> **Exercise data**:
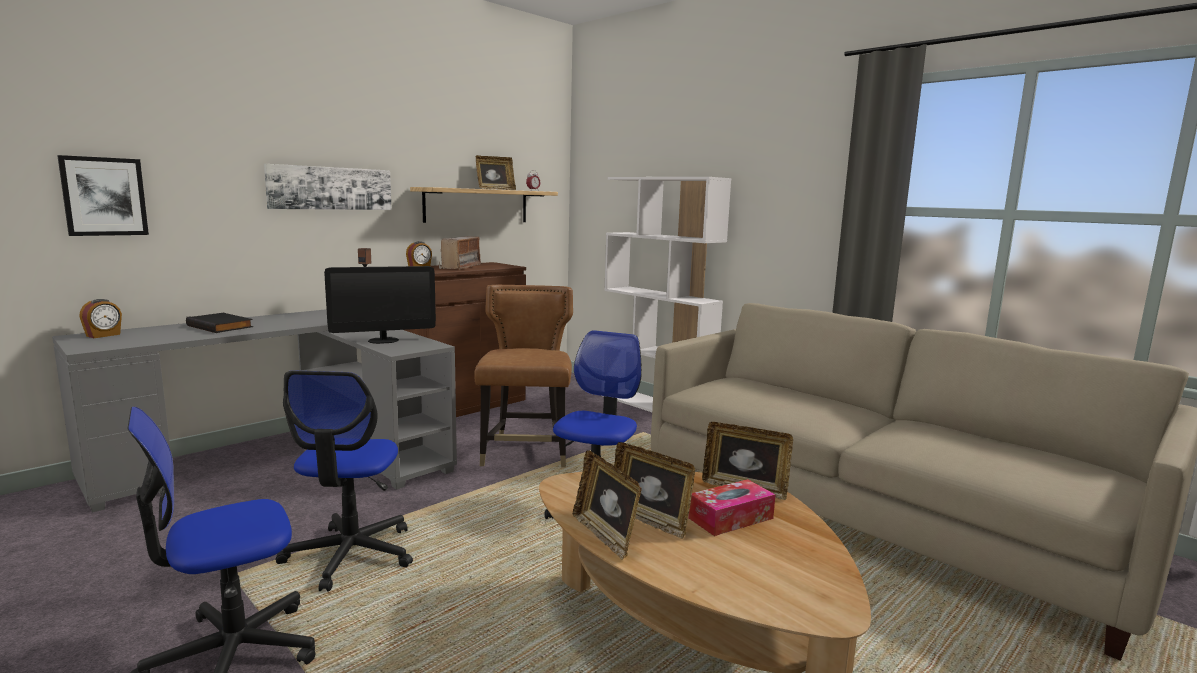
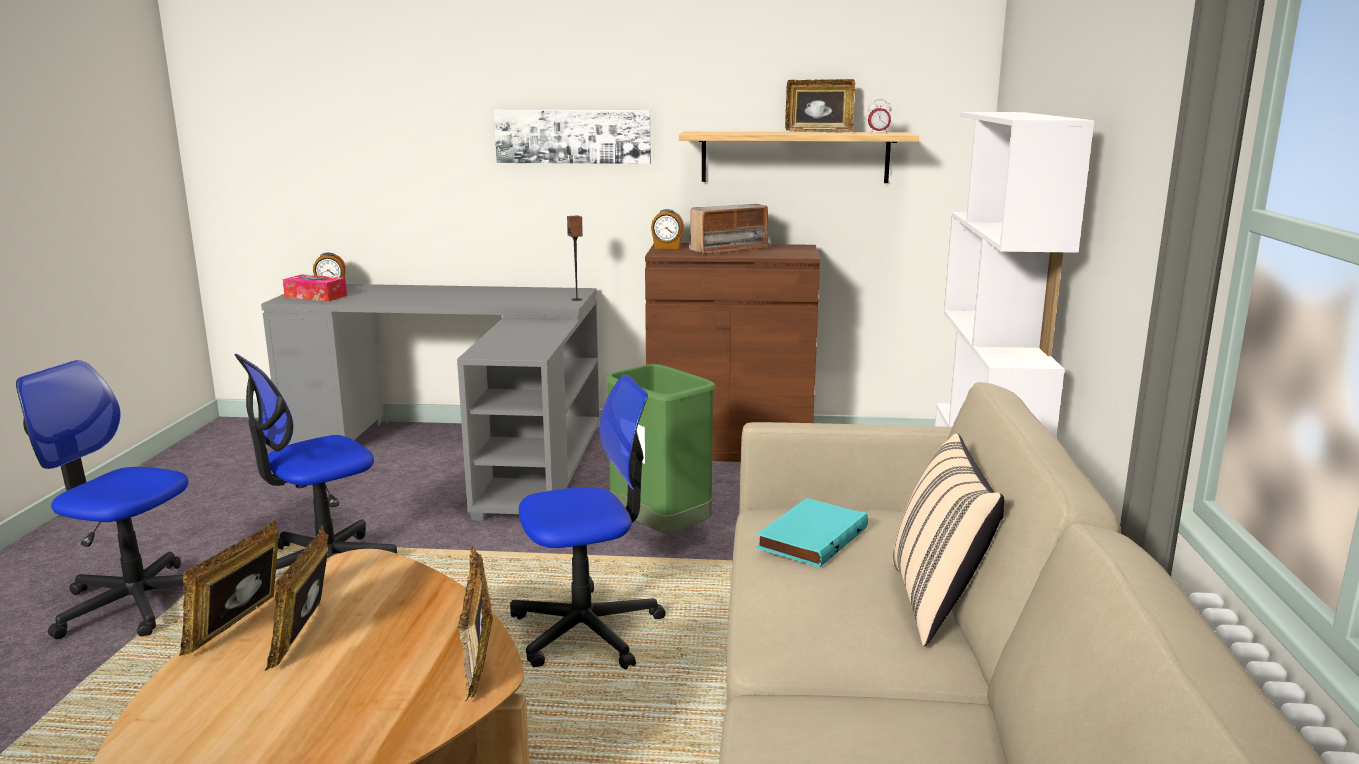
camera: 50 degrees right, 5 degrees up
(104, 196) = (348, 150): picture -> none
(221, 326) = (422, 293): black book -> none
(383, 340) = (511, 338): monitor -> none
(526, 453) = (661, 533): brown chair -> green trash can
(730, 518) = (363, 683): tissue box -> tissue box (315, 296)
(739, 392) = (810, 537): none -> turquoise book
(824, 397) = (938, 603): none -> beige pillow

...

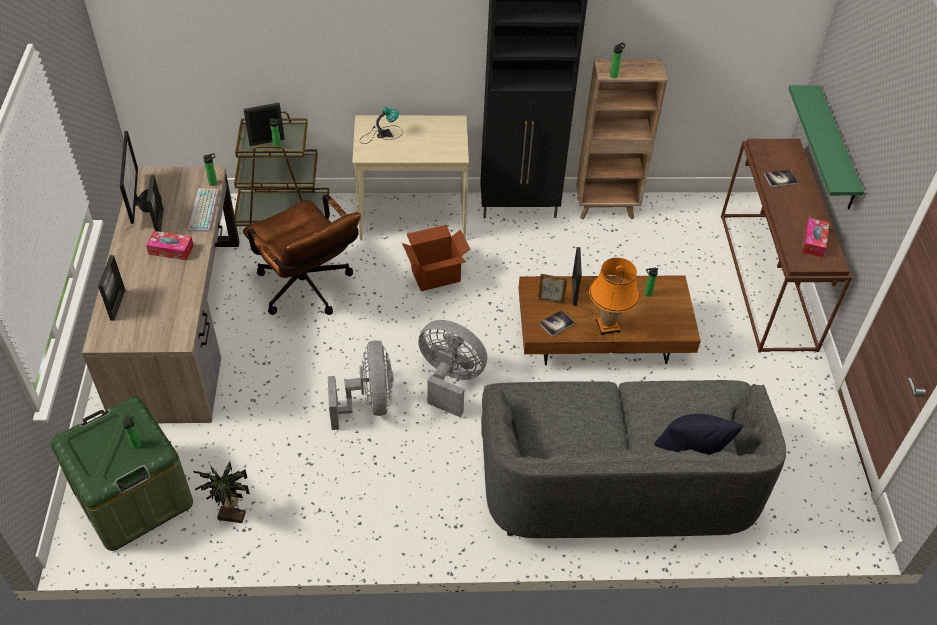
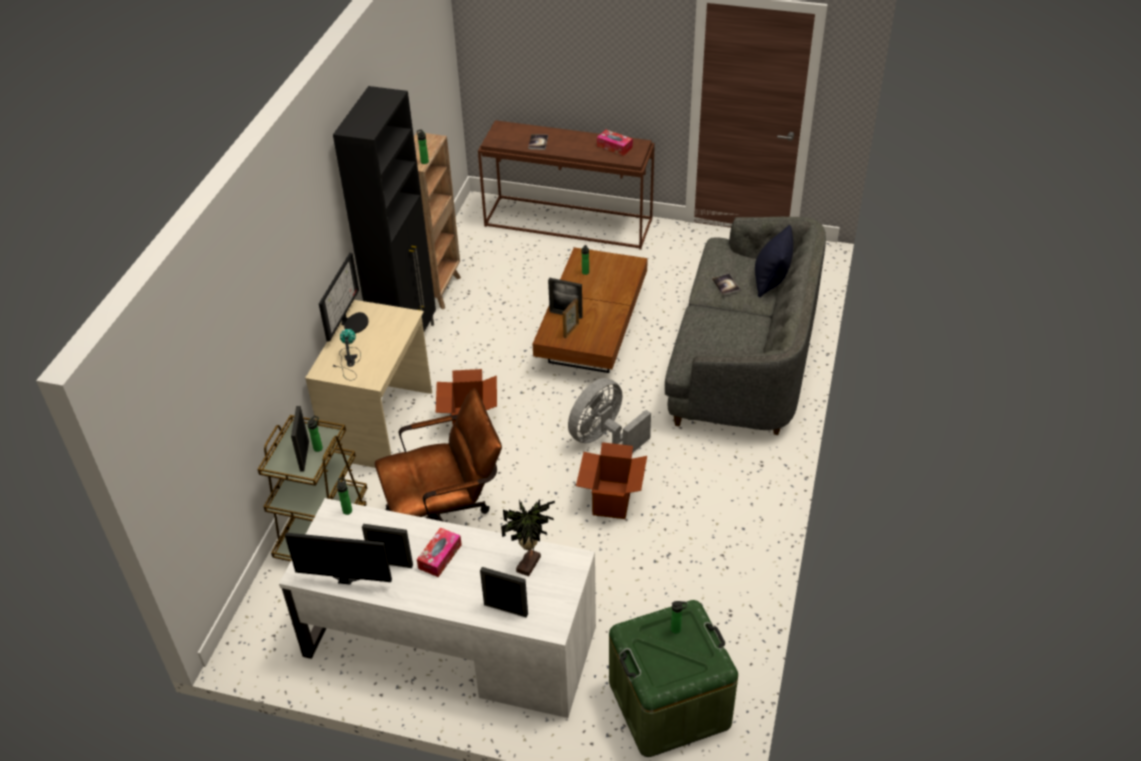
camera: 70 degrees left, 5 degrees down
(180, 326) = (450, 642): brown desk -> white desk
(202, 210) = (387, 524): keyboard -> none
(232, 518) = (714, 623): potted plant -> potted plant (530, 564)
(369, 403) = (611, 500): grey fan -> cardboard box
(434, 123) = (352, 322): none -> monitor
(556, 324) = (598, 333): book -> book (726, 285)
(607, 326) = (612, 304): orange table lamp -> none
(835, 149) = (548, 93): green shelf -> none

---

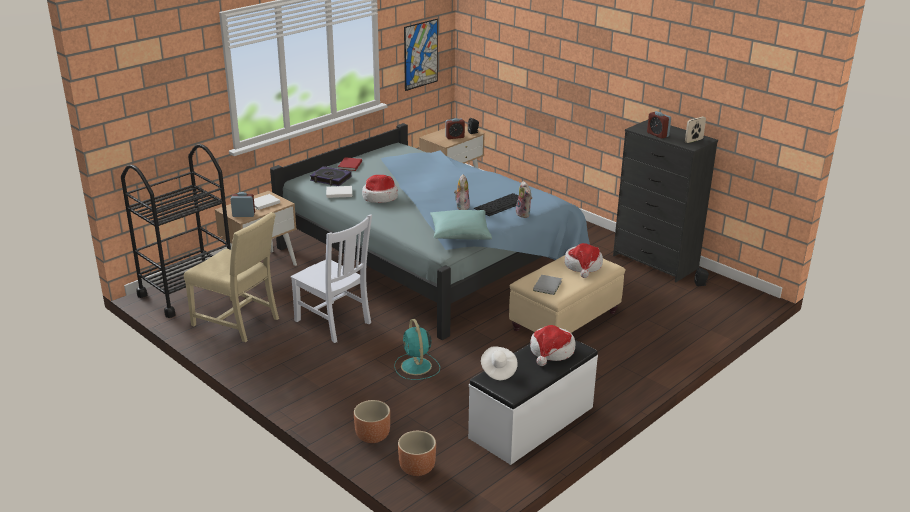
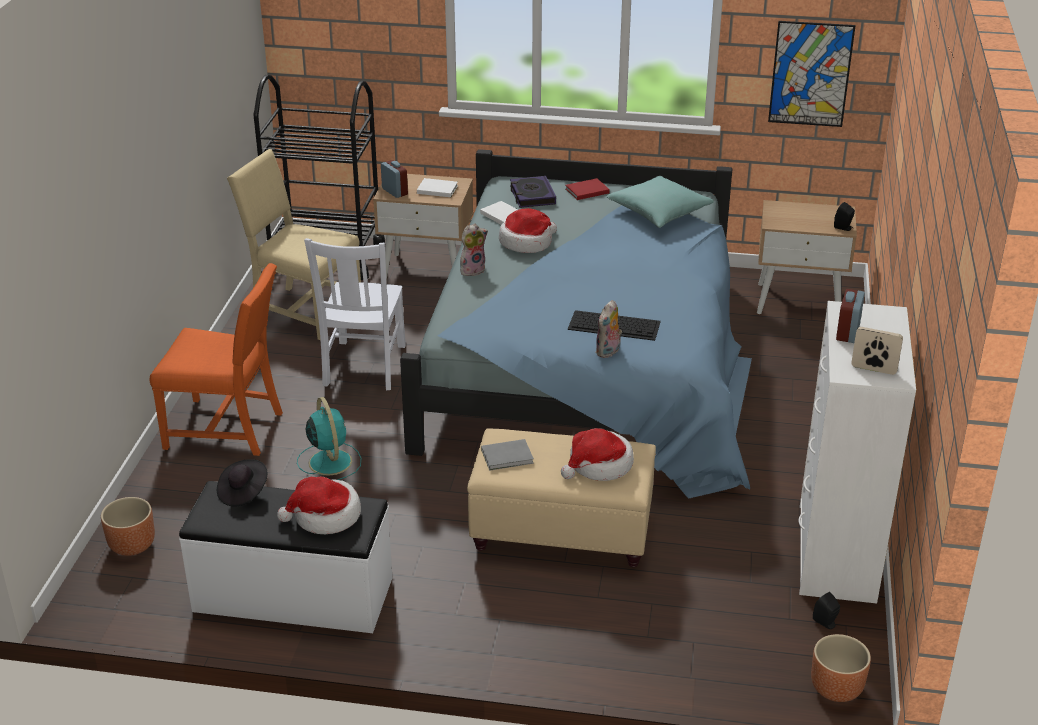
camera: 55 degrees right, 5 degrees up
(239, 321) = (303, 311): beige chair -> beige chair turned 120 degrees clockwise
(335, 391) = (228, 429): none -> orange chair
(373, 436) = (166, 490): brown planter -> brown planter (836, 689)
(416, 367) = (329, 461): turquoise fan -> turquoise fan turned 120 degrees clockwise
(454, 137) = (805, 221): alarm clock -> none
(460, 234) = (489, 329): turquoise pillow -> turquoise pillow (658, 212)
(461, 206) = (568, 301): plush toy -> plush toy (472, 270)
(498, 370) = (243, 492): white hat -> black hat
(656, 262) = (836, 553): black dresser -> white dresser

> **Directions**: From the data above, copy every line where "turned" appears.

> **Solution below**:
(239, 321) = (303, 311): beige chair -> beige chair turned 120 degrees clockwise
(416, 367) = (329, 461): turquoise fan -> turquoise fan turned 120 degrees clockwise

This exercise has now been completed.